Posted at 2:38 PM on January 28, 2009
by Steve Mullis
OK, so apparently U.S. Postmaster General John E. Potter asked lawmakers to lift the requirement that the agency deliver mail six days a week. Meaning you would only get those Cub Food ads and Menard's circulars five days a week instead of six.
He says this issue is "dwindling mail volume" has caused a huge loss in revenue for the USPS, to the tune of $2.8 billion dollars. While the revenue loss is not a good thing, the fact that we are sending less paper mail, creating less pollution, killing less trees, yadda, yadda, hippie, patchouli, etc., is probably a good thing.

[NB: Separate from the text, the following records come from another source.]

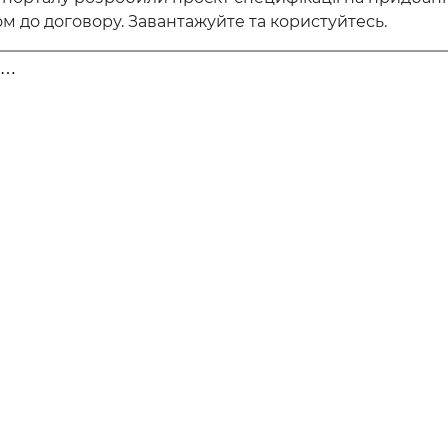
м до договору. Завантажуйте та користуйтесь.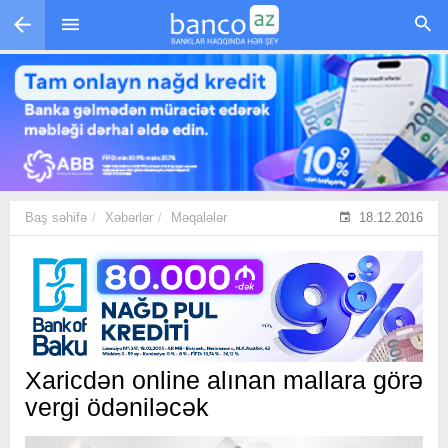
Skip to main content
Baş səhifə
Xəbərlər
Məqalələr
18.12.2016
Xaricdən online alınan mallara görə
vergi ödəniləcək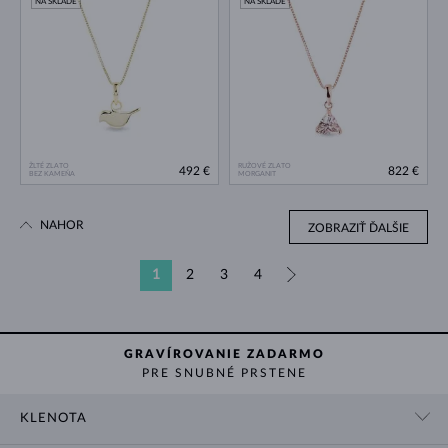
NA SKLADE
NA SKLADE
ŽLTÉ ZLATO
RUŽOVÉ ZLATO
492 €
822 €
BEZ KAMEŇA
MORGANIT
NAHOR
ZOBRAZIŤ ĎALŠIE
1
2
3
4
»
GRAVÍROVANIE ZADARMO
PRE SNUBNÉ PRSTENE
KLENOTA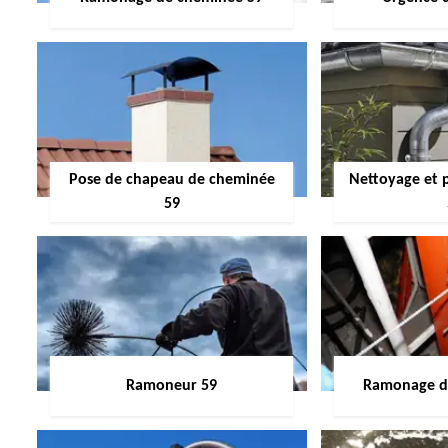
Pose de chapeau de cheminée
Nettoyage et 
59
Ramoneur 59
Ramonage de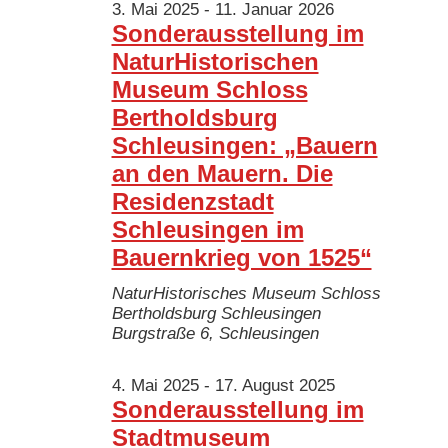
3. Mai 2025
-
11. Januar 2026
Sonderausstellung im
NaturHistorischen
Museum Schloss
Bertholdsburg
Schleusingen: „Bauern
an den Mauern. Die
Residenzstadt
Schleusingen im
Bauernkrieg von 1525“
NaturHistorisches Museum Schloss
Bertholdsburg Schleusingen
Burgstraße 6, Schleusingen
4. Mai 2025
-
17. August 2025
Sonderausstellung im
Stadtmuseum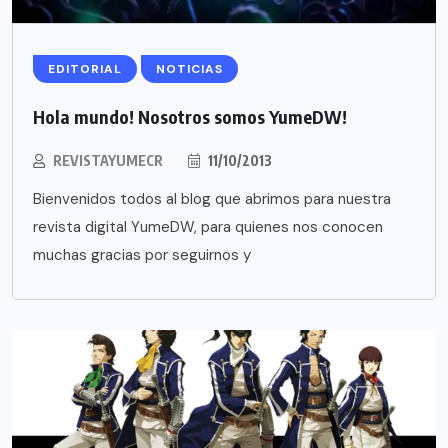
EDITORIAL
NOTICIAS
Hola mundo! Nosotros somos YumeDW!
REVISTAYUMECR
11/10/2013
Bienvenidos todos al blog que abrimos para nuestra
revista digital YumeDW, para quienes nos conocen
muchas gracias por seguirnos y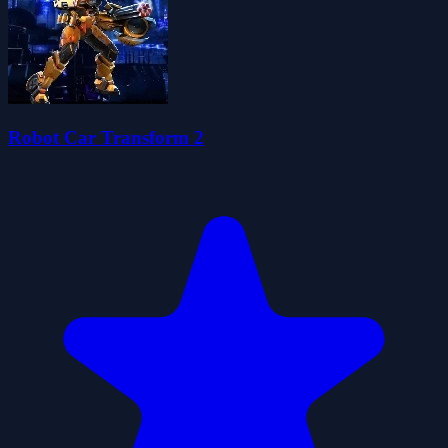
Robot Car Transform 2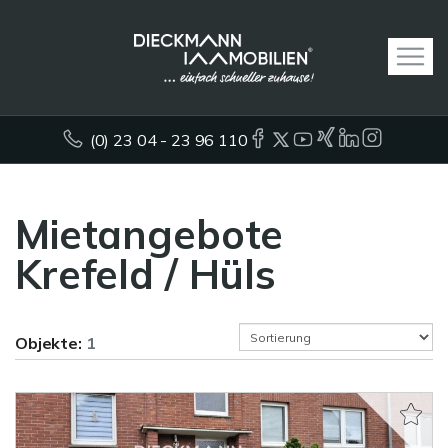
(0) 23 04 - 23 96 110
Mietangebote
Krefeld / Hüls
Objekte:
1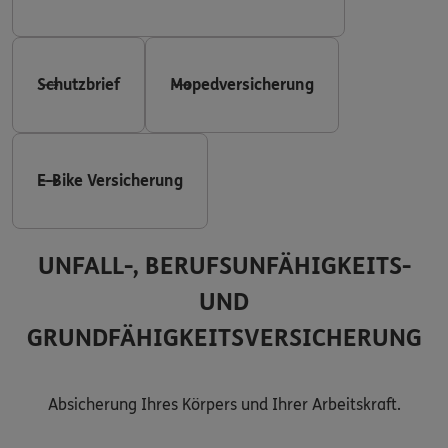
Schutzbrief
Mopedversicherung
E-Bike Versicherung
UNFALL-, BERUFSUNFÄHIGKEITS-
UND
GRUNDFÄHIGKEITSVERSICHERUNG
Absicherung Ihres Körpers und Ihrer Arbeitskraft.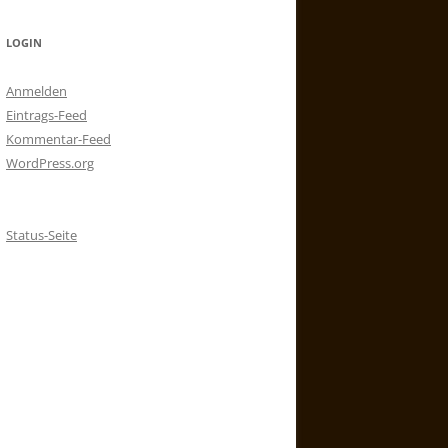
LOGIN
Anmelden
Eintrags-Feed
Kommentar-Feed
WordPress.org
Status-Seite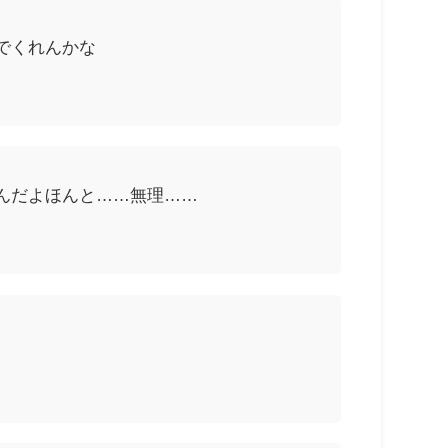
でくれんかな
んだよほんと……無理……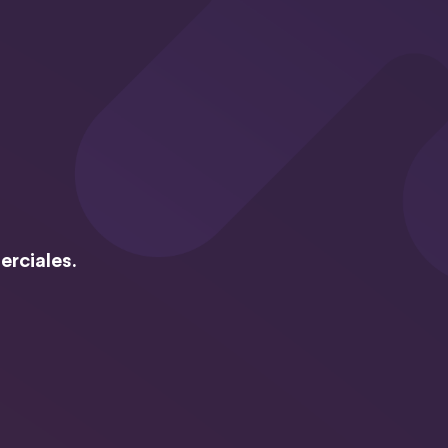
erciales.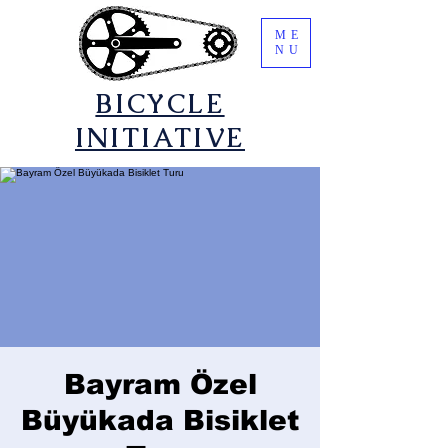
ME
NU
​BICYCLE
INITIATIVE
Bayram Özel
Büyükada Bisiklet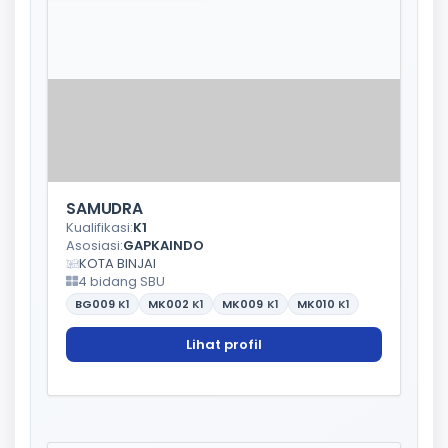
SAMUDRA
Kualifikasi:
K1
Asosiasi:
GAPKAINDO
KOTA BINJAI
4 bidang SBU
BG009
K1
MK002
K1
MK009
K1
MK010
K1
Lihat profil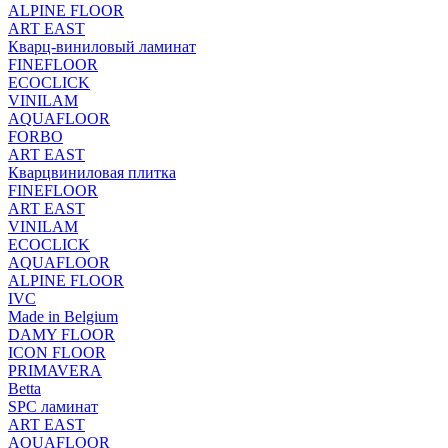
ALPINE FLOOR
ART EAST
Кварц-виниловый ламинат
FINEFLOOR
ECOCLICK
VINILAM
AQUAFLOOR
FORBO
ART EAST
Кварцвиниловая плитка
FINEFLOOR
ART EAST
VINILAM
ECOCLICK
AQUAFLOOR
ALPINE FLOOR
IVC
Made in Belgium
DAMY FLOOR
ICON FLOOR
PRIMAVERA
Betta
SPC ламинат
ART EAST
AQUAFLOOR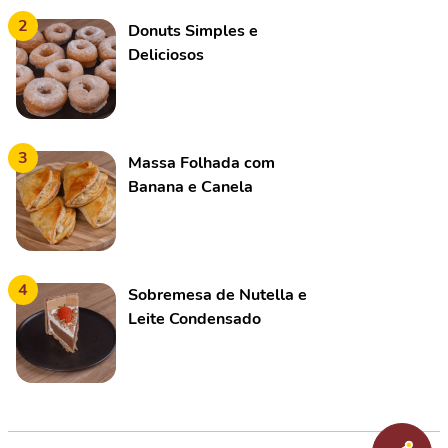
2
Donuts Simples e
Deliciosos
3
Massa Folhada com
Banana e Canela
4
Sobremesa de Nutella e
Leite Condensado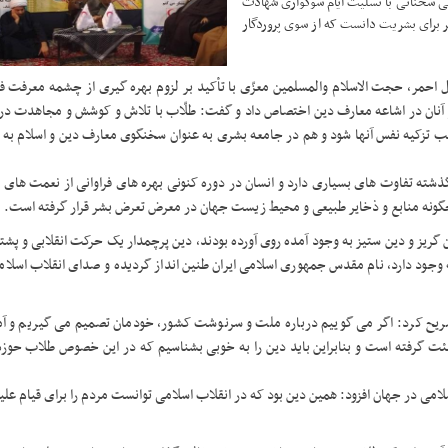
 طی سخنانی با تسلیت ایام سوگواری شهادت
ر برای بشریت دانست که از سوی پروردگار
ل احمر، حجت الاسلام والمسلمین معزّی با تأکید بر لزوم بهره گیری از چشمه معرفت 
یر آنان در اشاعه معارف دین اختصاص داد و گفت: طلّاب با تلاش و کوشش و مجاهدت در 
ب تزکیه نفس آنها شود و هم در جامعه بشری به عنوان سخنگوی معارف دین و اسلام به 
گذشته تفاوت های بسیاری دارد و انسان در دوره کنونی بهره های فراوانی از نعمت های 
چگونه منابع و ذخایر طبیعی و محیط زیست جهان در معرض تعرض بشر قرار گرفته است
.
 گریز و دین ستیز به وجود آمده روی آورده بودند، دین پرچمدار یک حرکت انقلابی و پشتو
 وجود دارد، نام مقدس جمهوری اسلامی ایران طنین انداز گردیده و صدای انقلاب اسلا
صریح کرد: اگر می گوییم درباره ملت و سرنوشت کشور، خودمان تصمیم می گیریم و آمر
ئت گرفته است و بنابراین باید دین را به خوبی بشناسیم که در این خصوص طلاب حوزه
سلامی در جهان افزود: همین دین بود که در انقلاب اسلامی توانست مردم را برای قیام علی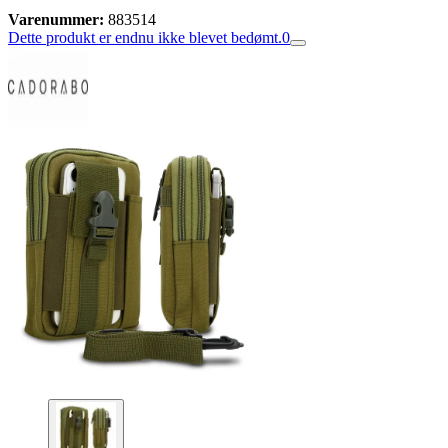
Varenummer:
883514
Dette produkt er endnu ikke blevet bedømt.
0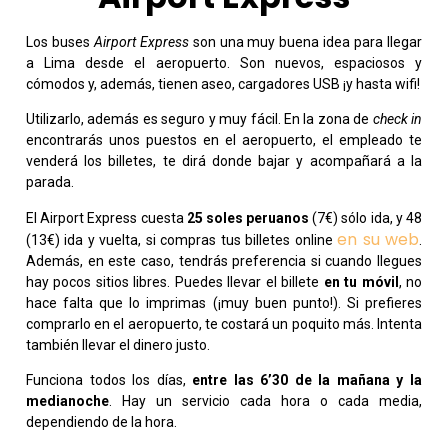
Los buses
Airport Express
son una muy buena idea para llegar
a Lima desde el aeropuerto. Son nuevos, espaciosos y
cómodos y, además, tienen aseo, cargadores USB ¡y hasta wifi!
Utilizarlo, además es seguro y muy fácil. En la zona de
check in
encontrarás unos puestos en el aeropuerto, el empleado te
venderá los billetes, te dirá donde bajar y acompañará a la
parada.
El Airport Express cuesta
25 soles peruanos
(7€) sólo ida, y 48
en su web
(13€) ida y vuelta, si compras tus billetes online
.
Además, en este caso, tendrás preferencia si cuando llegues
hay pocos sitios libres. Puedes llevar el billete
en tu móvil
, no
hace falta que lo imprimas (¡muy buen punto!). Si prefieres
comprarlo en el aeropuerto, te costará un poquito más. Intenta
también llevar el dinero justo.
Funciona todos los días,
entre las 6’30 de la mañana y la
medianoche
. Hay un servicio cada hora o cada media,
dependiendo de la hora.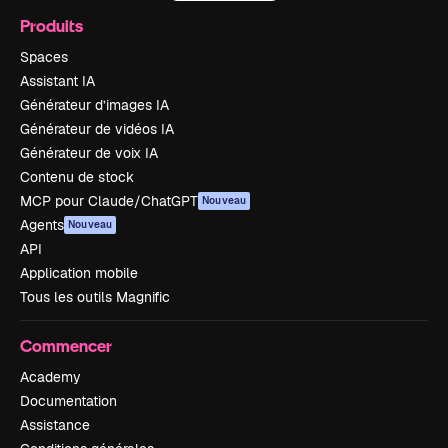
Produits
Spaces
Assistant IA
Générateur d’images IA
Générateur de vidéos IA
Générateur de voix IA
Contenu de stock
MCP pour Claude/ChatGPT
Nouveau
Agents
Nouveau
API
Application mobile
Tous les outils Magnific
Commencer
Academy
Documentation
Assistance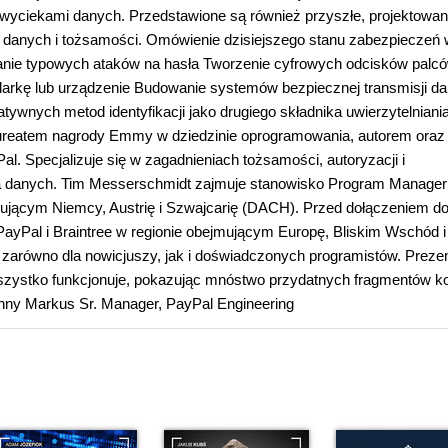
wyciekami danych. Przedstawione są również przyszłe, projektowa
 danych i tożsamości. Omówienie dzisiejszego stanu zabezpieczeń w
czanie typowych ataków na hasła Tworzenie cyfrowych odcisków palc
ądarkę lub urządzenie Budowanie systemów bezpiecznej transmisji d
ywnych metod identyfikacji jako drugiego składnika uwierzytelniani
 laureatem nagrody Emmy w dziedzinie oprogramowania, autorem oraz
l. Specjalizuje się w zagadnieniach tożsamości, autoryzacji i
nia danych. Tim Messerschmidt zajmuje stanowisko Program Manager
mującym Niemcy, Austrię i Szwajcarię (DACH). Przed dołączeniem d
ayPal i Braintree w regionie obejmującym Europę, Bliskim Wschód i
 zarówno dla nowicjuszy, jak i doświadczonych programistów. Prezen
 wszystko funkcjonuje, pokazując mnóstwo przydatnych fragmentów k
nny Markus Sr. Manager, PayPal Engineering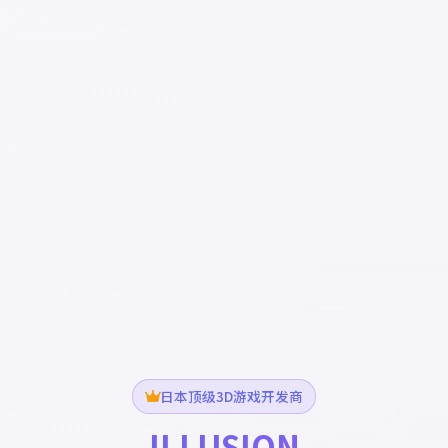
日本顶级3D游戏开发商
ILLUSION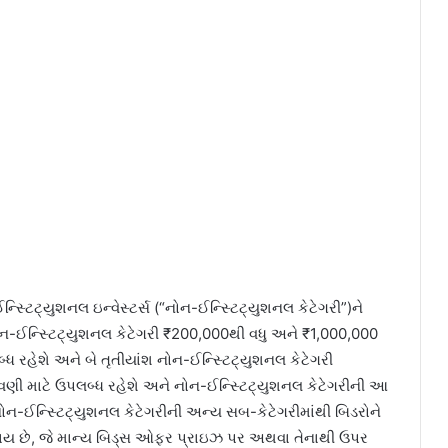
ટિટ્યુશનલ ઇન્વેસ્ટર્સ (“નોન-ઈન્સ્ટિટ્યુશનલ કેટેગરી”)ને
ોન-ઈન્સ્ટિટ્યુશનલ કેટેગરી ₹200,000થી વધુ અને ₹1,000,000
 રહેશે અને બે તૃતીયાંશ નોન-ઈન્સ્ટિટ્યુશનલ કેટેગરી
ણી માટે ઉપલબ્ધ રહેશે અને નોન-ઈન્સ્ટિટ્યુશનલ કેટેગરીની આ
ોન-ઈન્સ્ટિટ્યુશનલ કેટેગરીની અન્ય સબ-કેટેગરીમાંથી બિડરોને
છે, જે માન્ય બિડ્સ ઓફર પ્રાઇઝ પર અથવા તેનાથી ઉપર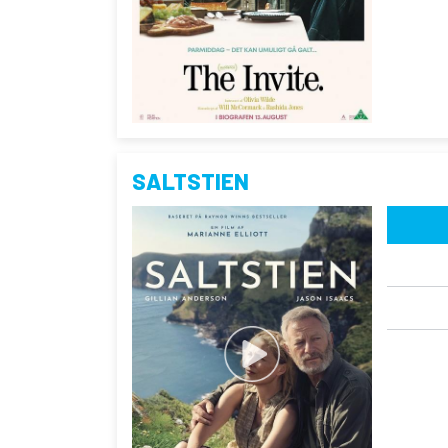
SALTSTIEN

All that aside, I was curious about how one actually becomes the U.S. Postmaster General, which sounds oddly military in title. I didn't find how the actual process goes to get the position, but I did learn something interesting from my old friend Wikipedia.
Apparently, until 1971, the U.S. Postmaster General was part of the President's cabinet and even in line to be president if the proper King Ralph scenario took place. Once Hollywood gets a hold of this knowledge, I foresee a few things happening:
So, should U.S. mail delivery stop on the slow days? Not on my watch, it'll mess up my NetFlix rotation.
considering the fact that "Mr" Potter gave himself and several of his men 22% pay raises in 2008, I believe he and the boys might just be part of the problem. Do ya think?
Get rid of the over paid and under worked management and you could save ALOT. How many supervisors do you need when the workers are out of the office 80% of their day? Just because you suspend delivery one extra day, just means the workers have to deliver more mail on the days they do work, probably for the same money.
Netflix! Good point. If I can't pop a DVD in the mail on Tuesday, that gives me only one day (Wednesday) to get it in the mail if I want a new movie by the weekend.
Part of me does kind of find it delightful, though, that they're targeting Tuesday. It's so...unexpected, "asymetrical" in a way. Tuesday? Mind-blowing, in a tiny way.